The door whipped open.
Regina stepped in, eyes sharp as razors, dressed in her hoodie that looked like it hadn't creased once in her entire life.
She took one look at Raj—his tired face, his twitching eye—and then at IAM and Kepa lounging like overgrown cats in chairs.
"He needs some rest," she said flatly, crossing her arms. "From the cannon fodder."
IAM and Kepa blinked.
"Damn," Kepa muttered under his breath as he stood, brushing imaginary dust off his hoodie. "Didn't even try to hide the insult."
IAM snorted, rising slowly to his feet. "Can't blame her. We've been here for hours."
They gave a brief farewell to Raj, who waved them off with a grunt and collapsed deeper into his seat. Regina stood by the door, unimpressed, until both of them were fully out of the room.
As they stepped outside into the hall, IAM squinted at the floor.
"Alright," Kepa said, stretching his arms behind his head. "That was fun while it lasted. What now?"
IAM didn't answer immediately.
He was still thinking about the Academy.
Still turning the idea over and over in his head like a coin he couldn't quite stop flipping.
"…Food?" Kepa offered.
IAM raised an eyebrow. "Didn't you eat earlier?"
"Doesn't count," Kepa said, already starting toward the direction of the food stalls. "That was a snack.

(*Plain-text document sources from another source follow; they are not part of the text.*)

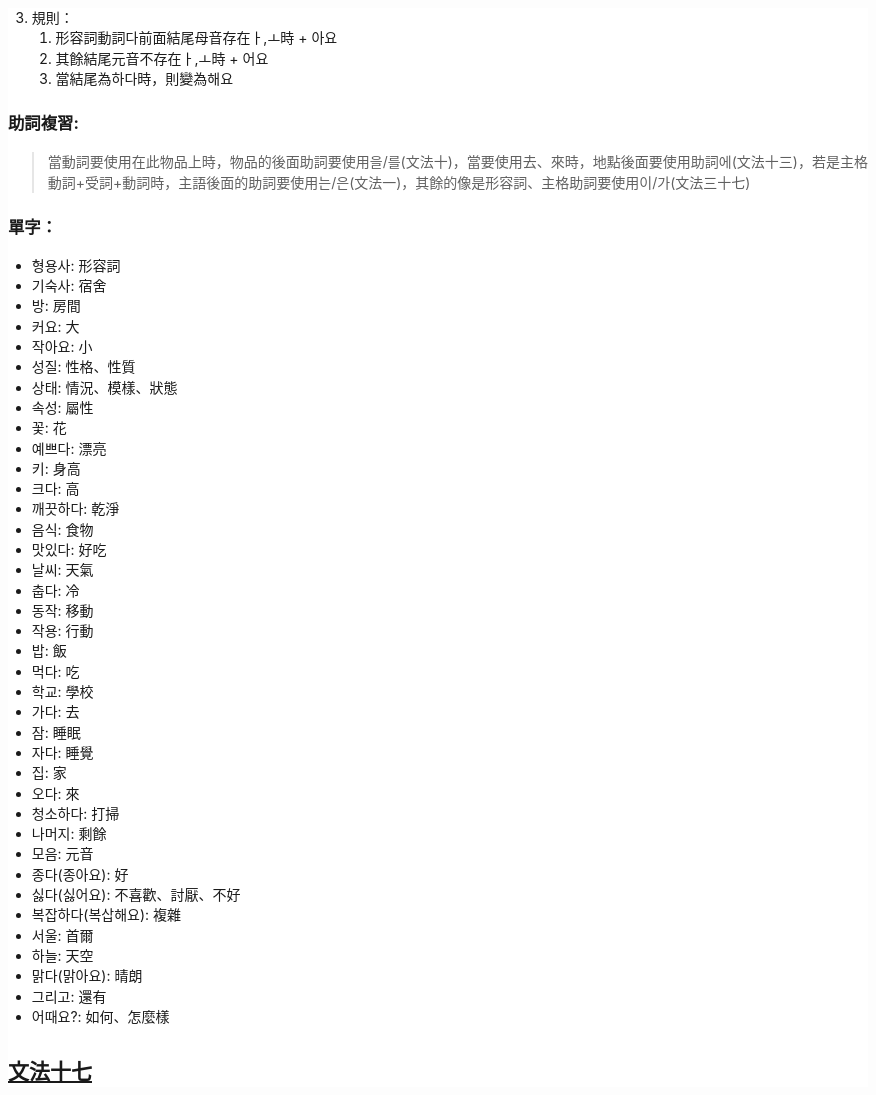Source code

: 3. 規則：
     1. 形容詞動詞다前面結尾母音存在ㅏ,ㅗ時 + 아요
     2. 其餘結尾元音不存在ㅏ,ㅗ時 + 어요
     3. 當結尾為하다時，則變為해요

### 助詞複習: 

> 當動詞要使用在此物品上時，物品的後面助詞要使用을/를(文法十)，當要使用去、來時，地點後面要使用助詞에(文法十三)，若是主格動詞+受詞+動詞時，主語後面的助詞要使用는/은(文法一)，其餘的像是形容詞、主格助詞要使用이/가(文法三十七)     

### 單字：

- 형용사: 形容詞
- 기숙사: 宿舍
- 방: 房間
- 커요: 大
- 작아요: 小
- 성질: 性格、性質
- 상태: 情況、模樣、狀態
- 속성: 屬性
- 꽃: 花
- 예쁘다: 漂亮
- 키: 身高
- 크다: 高
- 깨끗하다: 乾淨
- 음식: 食物
- 맛있다: 好吃
- 날씨: 天氣
- 춥다: 冷
- 동작: 移動
- 작용: 行動
- 밥: 飯
- 먹다: 吃
- 학교: 學校
- 가다: 去
- 잠: 睡眠
- 자다: 睡覺
- 집: 家
- 오다: 來
- 청소하다: 打掃
- 나머지: 剩餘
- 모음: 元音
- 종다(종아요): 好
- 싫다(싫어요): 不喜歡、討厭、不好
- 복잡하다(복삽해요): 複雜
- 서울: 首爾
- 하늘: 天空
- 맑다(맑아요): 晴朗
- 그리고: 還有
- 어때요?: 如何、怎麼樣

## [文法十七](https://www.youtube.com/watch?v=dXvaNu98mwQ&list=PLApkQ92Fw_1c3YQqeocr4Hro8PhWAUIyA&index=182)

This is lunch."
IAM sighed, but didn't argue.
He didn't have the energy to point out that it was already late in the day, or that he'd seen Kepa eat three portions the night before. Truth be told, he wasn't much better. He didn't know why, but no matter how big the serving, one portion was never enough for him either.
It was strange.
But at this point, nothing surprised him.
With a low sigh, IAM followed, his hands in his pockets as they walked toward the food area.
...
"Is it ready?" a voice asked, crackling softly through a walkie-talkie buried under layers of shielding—one that could not be intercepted by any standard Hold surveillance.
A pause.
"Yes," another voice responded calmly. "Basically done. But a few checkups wouldn't hurt… so, five days."
There was silence on the line.
Then: "Okay. Five days."
Click.
The signal cut.
A faint breath exhaled in the darkness. Cold. Measured.
"Five days, huh…"
The voice whispered into the stillness like it wasn't meant to be heard.
"In five days, I would have to goodbye to THE HOLD.